İncirliova’da futbola başlayıp, en verimli döneminde annesinin bir trafik kazası sonrası ölümü üzerine çok sevdiği meşin yuvarlaktan kopan İbrahim’i Koçarlı yolu üzerinde işletmeciliğini yaptığı “Ertin” akaryakıt istasyonun da buldum.

Kibar ve beyefendi kimliğinin yanısıra güleç yüzlü, kavgasız bir yapıya sahip İbrahim, saha içindeki inatcı, kerpeten gibi güçlü futbolu ile herkesi şaşırtırdı.

Bizi, yıllar öncesine götüren ve anlatırken zaman zaman duygulanan Ertin’in öyküsünü şöyle bir arayalım.

“İbrahim Ertin”, 1951’de İncirliova’da doğdu. İlk ve orta okulu da burada bitirdi. Liseyi, Aydın Ticaret Lisesin de tamamladı. İzmir Ege Ünüversitesi İktisadi Ticeri İlimler Fakültesi’nden 1975 yılında mezun oldu.

Futbola, İncirliova da 1965‘de Özel bir maçla başlayan Ertin, 1970 de Afyon’da yapılan Genç Milli seçmelerine Aydın bölgesinini temsilen tek başına katılmış. 1971’de Tekstilspor’a transfer olan İbrahim 1 yıl Sarı- laciverli formayı giydikten sonra 1972‘de Aydınspor’a Transfer olmuş. “Bülend Esel”in Antrenörlüğünde 20 maç kulübe de beklemiş, bir türlü göze batmamış. Esel sonrası, “Muhterem Ar” dönemi başlamış. Muhterem hoca, Kütahya deplasmanına giderken İbrahim’i ilk 11’e bir almış. O maçda kulübe nöbeti biten Ertin, 39 maç ilk 11 de oynamış. Hatta o mevkinin adamı ve iyi bir kesici olan Yıldır’ı bile kesmiş. İbrahim, Ticari İlimlerin 3.sınıfınında iken 2 yıl oynadığı Aydınspor’dan 1974 yılında Göztepe’ye geçmiş. Sarı kırmızılı forma ile oynadığı bir maçın anısını şöyle anlatıyor “ Benim 28. maçım da Bolu’ya gittik. Antrenör Bülent Eken, yardımcıları Fevzi Zemzem, Nevzat Güzelırmak’tı . Bülent Eken, heyecanlı ve telaşlı bir hocaydı. Bizi de tedirgin ederdi. ‘Aman İbrahim! Necdet’e dikkat et, hem sert oynar, hem de golcü, bunlar geçen hafta Adana Demirspor’u Adana’da yendi. 2 golü de Necdet attı’ diye beni uyardı. Ben de istim üstündeyim, kendime güveniyordum, dayanamadım, ‘Hocam! Çuvalda ne varsa onu silkeleyeceğim’ dedim. Saha çamurlu idi. Bolu’da yağmur, Kar hiç eksik olmazdı zaten. Santradan topu kapıp Bolu ceza alanına girdim, Bora’ya pas verdim, rahmetli Bora’da kaleci Talip’e plase ile teslim etmezmi. Fevzi Zemzem küplere bindi, “ Niye kendin atmıyorsun” diye bağırdı. 55. dakika’da o korkulan Necdet’i oyundan aldılar. Hem ona adım attırmadığım, hem de Bolu ceza sahasına çok sık girdiğim için”.

= = =

§ Görev Maddesi
Sayfa alıntısına göre İbrahim Ertin 1974 yılında Aydınspor'dan hangi kulübe geçti?

= = =

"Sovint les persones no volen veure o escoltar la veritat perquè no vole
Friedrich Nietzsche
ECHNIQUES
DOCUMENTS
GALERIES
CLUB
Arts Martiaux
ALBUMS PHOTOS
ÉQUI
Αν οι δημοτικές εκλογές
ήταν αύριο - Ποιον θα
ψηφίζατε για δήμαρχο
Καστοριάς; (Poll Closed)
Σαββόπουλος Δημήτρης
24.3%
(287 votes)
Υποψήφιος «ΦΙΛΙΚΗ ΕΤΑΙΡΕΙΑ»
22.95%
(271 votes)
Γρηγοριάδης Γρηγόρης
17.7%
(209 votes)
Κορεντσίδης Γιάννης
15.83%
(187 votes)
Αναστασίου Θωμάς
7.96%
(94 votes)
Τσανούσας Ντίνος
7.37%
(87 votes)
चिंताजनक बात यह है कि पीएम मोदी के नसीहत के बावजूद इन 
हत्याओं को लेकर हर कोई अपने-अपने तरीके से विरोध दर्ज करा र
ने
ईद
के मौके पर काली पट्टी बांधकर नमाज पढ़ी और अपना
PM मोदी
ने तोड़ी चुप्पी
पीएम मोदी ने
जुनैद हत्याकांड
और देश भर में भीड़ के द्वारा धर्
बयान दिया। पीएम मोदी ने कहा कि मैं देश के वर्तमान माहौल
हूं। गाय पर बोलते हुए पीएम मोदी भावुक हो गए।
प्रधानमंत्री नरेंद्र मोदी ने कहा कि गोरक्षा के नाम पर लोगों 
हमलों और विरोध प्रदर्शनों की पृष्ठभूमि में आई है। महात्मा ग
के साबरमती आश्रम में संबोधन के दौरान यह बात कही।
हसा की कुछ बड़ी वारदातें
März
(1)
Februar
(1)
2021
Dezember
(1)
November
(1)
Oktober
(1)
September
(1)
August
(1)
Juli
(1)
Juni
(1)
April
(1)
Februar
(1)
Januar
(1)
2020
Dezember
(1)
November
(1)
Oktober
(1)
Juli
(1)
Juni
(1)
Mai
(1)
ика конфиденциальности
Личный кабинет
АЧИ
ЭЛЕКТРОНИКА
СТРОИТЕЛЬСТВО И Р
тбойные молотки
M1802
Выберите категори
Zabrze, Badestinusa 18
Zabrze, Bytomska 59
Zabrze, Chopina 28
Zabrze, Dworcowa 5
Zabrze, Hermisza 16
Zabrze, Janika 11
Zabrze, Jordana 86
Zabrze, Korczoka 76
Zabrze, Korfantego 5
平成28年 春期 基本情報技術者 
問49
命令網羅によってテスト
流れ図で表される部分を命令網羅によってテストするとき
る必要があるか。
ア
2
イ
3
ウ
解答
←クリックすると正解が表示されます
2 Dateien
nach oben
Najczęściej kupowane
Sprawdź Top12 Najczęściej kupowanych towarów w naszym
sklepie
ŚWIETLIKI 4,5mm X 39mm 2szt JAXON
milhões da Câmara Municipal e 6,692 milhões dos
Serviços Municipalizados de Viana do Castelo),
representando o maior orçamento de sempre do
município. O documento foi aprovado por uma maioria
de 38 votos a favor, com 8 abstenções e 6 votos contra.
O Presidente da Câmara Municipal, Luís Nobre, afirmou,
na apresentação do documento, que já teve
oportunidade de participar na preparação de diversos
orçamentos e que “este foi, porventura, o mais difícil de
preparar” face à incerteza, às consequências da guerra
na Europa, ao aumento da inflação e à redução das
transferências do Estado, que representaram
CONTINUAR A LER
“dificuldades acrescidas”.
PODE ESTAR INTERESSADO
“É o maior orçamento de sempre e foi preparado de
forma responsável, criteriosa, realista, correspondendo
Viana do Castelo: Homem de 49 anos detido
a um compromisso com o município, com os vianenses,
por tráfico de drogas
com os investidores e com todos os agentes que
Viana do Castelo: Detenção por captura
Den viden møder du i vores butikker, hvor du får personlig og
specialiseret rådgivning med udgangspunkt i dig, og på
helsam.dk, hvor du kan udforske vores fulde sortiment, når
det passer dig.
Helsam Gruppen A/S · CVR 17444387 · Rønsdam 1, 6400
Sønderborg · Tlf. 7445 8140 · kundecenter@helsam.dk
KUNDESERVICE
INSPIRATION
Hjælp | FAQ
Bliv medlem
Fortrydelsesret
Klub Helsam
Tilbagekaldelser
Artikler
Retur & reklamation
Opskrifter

= = =

§ Sorunun Çözümü
Göztepe'ye geçti.